En effet, le lendemain, nos deux chefs-d’œuvre, rendus au soleil, un pâle soleil français, il est vrai, mais enfin, nous donnons notre soleil tel que nous l’avons, faisaient leur entrée triomphale dans cette étroite et misérable auberge qu’on appelle le ministère des affaires étrangères. Là, grace au maître qui l’habitait, les deux exilés furent entourés d’égards et de respects ; les plus grands seigneurs de Paris, c’est-à-dire les hommes les plus intelligens, venaient en toute hâte pour saluer les deux chefs-d’œuvre. Des hommes de tous les partis, pour rendre leurs devoirs au Raphaël, au Francia, sont accourus à l’hôtel du ministère des affaires étrangères, bien étonné de les y voir.
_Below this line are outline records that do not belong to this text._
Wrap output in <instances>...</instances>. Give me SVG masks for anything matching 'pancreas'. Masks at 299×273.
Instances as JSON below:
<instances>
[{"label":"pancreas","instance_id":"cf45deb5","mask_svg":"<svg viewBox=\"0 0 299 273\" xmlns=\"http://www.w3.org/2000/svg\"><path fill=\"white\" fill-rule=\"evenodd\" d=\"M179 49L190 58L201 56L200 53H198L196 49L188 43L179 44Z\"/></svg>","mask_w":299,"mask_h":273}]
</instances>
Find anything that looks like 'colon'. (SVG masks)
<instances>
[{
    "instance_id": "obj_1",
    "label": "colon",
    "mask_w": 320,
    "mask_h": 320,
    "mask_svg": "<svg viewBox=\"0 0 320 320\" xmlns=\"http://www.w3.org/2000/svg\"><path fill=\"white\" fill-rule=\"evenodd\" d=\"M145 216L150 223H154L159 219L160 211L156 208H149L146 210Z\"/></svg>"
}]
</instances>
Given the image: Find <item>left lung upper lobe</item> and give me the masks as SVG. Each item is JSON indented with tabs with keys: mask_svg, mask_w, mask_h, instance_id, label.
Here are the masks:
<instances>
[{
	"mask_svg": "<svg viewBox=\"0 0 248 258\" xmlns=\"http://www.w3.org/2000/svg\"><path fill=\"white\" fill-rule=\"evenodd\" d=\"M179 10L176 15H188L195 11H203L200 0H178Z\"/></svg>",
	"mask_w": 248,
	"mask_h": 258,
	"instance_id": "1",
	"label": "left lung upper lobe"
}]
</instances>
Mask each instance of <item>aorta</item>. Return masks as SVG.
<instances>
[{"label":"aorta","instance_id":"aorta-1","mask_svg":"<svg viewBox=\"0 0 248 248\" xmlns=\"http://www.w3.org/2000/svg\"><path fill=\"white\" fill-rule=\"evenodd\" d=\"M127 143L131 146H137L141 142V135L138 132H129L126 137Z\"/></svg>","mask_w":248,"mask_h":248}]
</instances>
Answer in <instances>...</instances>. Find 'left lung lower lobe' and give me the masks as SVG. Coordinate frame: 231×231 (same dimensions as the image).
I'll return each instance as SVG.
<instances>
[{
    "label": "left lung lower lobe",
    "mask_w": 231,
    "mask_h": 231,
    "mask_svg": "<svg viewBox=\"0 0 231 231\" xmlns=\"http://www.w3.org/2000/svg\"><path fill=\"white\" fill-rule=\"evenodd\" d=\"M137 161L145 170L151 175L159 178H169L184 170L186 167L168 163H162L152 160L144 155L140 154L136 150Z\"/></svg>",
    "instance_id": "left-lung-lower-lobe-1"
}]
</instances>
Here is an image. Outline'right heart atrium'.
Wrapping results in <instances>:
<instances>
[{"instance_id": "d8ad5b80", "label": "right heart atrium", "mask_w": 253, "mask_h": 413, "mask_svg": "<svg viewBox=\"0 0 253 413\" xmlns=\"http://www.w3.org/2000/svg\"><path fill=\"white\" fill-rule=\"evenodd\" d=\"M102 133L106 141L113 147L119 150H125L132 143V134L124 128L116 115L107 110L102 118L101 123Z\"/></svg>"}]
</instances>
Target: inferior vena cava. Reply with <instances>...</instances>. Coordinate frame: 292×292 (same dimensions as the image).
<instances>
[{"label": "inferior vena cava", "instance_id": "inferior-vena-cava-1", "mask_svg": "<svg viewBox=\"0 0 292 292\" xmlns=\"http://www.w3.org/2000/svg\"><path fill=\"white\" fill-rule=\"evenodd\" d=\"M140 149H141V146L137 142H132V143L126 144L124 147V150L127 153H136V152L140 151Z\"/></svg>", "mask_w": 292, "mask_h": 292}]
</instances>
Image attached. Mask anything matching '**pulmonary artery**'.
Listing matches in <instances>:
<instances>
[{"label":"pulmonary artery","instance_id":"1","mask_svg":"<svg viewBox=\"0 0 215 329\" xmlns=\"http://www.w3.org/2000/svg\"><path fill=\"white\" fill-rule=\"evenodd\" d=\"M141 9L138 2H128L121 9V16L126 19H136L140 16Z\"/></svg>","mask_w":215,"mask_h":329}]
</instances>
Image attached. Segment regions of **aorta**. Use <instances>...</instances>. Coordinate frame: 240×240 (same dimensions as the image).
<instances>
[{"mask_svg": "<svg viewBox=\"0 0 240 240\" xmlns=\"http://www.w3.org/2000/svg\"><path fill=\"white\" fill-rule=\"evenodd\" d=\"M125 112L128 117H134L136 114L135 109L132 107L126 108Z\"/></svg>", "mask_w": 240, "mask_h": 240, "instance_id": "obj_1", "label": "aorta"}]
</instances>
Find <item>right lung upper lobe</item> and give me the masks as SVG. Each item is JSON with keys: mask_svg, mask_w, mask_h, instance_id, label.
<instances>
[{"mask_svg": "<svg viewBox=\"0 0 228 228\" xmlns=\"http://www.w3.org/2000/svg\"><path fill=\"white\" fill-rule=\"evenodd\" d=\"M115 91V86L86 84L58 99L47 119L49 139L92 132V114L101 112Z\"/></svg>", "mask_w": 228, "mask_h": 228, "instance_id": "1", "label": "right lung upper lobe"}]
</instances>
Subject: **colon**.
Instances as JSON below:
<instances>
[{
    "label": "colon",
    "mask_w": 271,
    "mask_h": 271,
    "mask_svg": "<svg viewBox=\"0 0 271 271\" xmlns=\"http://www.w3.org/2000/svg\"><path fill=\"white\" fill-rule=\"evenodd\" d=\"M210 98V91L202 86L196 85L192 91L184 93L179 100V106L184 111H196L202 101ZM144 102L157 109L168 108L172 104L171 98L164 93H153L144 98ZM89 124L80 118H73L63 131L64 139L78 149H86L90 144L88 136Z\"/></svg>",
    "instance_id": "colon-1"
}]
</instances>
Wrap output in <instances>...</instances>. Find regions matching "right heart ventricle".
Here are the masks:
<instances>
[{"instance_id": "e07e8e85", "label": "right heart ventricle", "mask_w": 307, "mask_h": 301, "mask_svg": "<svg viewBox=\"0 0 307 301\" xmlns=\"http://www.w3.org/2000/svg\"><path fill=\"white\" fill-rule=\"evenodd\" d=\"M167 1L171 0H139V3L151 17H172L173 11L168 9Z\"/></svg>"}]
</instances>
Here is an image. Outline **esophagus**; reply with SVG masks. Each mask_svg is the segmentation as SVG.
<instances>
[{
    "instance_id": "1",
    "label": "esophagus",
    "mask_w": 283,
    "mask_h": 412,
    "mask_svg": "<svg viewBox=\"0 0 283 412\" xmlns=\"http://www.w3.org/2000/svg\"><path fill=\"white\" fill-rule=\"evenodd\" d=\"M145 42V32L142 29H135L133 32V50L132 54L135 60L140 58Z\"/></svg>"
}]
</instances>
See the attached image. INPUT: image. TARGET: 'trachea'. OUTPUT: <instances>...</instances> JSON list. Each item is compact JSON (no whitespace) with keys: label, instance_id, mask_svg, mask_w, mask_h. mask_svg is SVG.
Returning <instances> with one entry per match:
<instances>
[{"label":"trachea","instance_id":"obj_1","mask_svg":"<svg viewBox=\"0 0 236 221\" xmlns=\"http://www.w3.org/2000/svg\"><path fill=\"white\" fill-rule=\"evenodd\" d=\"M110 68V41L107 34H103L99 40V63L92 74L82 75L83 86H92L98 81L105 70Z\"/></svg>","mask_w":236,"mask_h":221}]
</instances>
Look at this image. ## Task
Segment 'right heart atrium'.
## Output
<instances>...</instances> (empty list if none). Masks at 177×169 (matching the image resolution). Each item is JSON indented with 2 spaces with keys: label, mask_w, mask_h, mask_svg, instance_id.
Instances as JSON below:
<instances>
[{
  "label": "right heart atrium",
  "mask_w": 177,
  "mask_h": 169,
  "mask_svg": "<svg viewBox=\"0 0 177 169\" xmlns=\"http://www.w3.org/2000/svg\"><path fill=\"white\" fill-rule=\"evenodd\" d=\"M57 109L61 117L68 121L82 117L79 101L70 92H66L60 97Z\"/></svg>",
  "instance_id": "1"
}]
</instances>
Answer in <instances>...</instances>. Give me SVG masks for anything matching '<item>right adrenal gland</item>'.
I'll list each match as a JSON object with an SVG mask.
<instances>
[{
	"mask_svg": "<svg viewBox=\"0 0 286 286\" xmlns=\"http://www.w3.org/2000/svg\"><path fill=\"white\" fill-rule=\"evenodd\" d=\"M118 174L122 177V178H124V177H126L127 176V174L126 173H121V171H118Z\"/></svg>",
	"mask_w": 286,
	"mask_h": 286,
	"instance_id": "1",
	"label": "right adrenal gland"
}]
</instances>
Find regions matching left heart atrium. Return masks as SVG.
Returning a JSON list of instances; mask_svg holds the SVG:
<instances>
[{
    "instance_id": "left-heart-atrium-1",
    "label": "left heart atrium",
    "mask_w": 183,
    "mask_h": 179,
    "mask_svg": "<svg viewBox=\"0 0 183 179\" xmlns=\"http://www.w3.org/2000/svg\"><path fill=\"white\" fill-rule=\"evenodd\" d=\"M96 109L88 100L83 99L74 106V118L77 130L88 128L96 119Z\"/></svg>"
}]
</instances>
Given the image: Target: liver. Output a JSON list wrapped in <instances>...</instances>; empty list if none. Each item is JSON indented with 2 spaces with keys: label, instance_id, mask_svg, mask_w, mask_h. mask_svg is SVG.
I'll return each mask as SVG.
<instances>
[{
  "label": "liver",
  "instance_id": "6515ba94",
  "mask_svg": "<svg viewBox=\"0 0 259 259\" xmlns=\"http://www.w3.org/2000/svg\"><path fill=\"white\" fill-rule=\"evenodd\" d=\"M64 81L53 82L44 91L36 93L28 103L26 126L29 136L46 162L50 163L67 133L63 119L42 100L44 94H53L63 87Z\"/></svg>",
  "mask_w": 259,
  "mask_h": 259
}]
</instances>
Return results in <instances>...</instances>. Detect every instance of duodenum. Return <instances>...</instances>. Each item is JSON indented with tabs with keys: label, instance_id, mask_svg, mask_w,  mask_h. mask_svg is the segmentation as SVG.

Plus d’une fois M. Thiers, au milieu de ces immenses travaux dont personne n’a l’idée, au plus fort de cette ardente improvisation qui ne se repose ni la nuit, ni le jour, venait saluer le Francia et le Raphaël. Qu’il était heureux et fier de les recevoir ! qu’il était inquiet de ses illustres hôtes ! comme il en faisait les honneurs à la France ! quel démenti il donnait à la douane ! comme il se prosternait devant le Francia !… Jamais vous n’avez vu de passion plus vraie et mieux sentie. Eh bien ! M. Thiers a laissé partir la vierge de Raphaël. « Seigneur, lui disait-elle, l’adorable Vierge, comme disait cette belle Hortense Mazarin à Louis XIV : — Vous êtes roi, vous m’aimez, et je pars ! » M. Thiers a même laissé partir le Francia, non pas sans regret, je vous assure, non pas sans s’être bien consulté lui-même pour savoir si enfin, à la rigueur, il n’achèterait pas cette dernière toile qui lui faisait tant d’envie, et il y a renoncé. C’est qu’en effet celui-là aussi il est véritablement un grand seigneur, moins la richesse. Si ceux-là qui l’accusent tout bas, ceux-là qui lui reprochent une fortune imaginaire, qui parlent si bien de l’or entassé dans les prétendus coffres de M. Thiers ; si ceux-là avaient pu le voir, comme je l’ai vu, lui le maître, résistant à la tentation du Francia, et se contentant enfin de quelques copies maladroites, ceux-là auraient bien compris, et plus qu’on ne saurait le dire, tout le désintéressement d’un ministre tout-puissant, qui, en fin de compte, ne se trouve pas assez riche pour donner 20,000 francs d’un chef-d’œuvre qui lui convient.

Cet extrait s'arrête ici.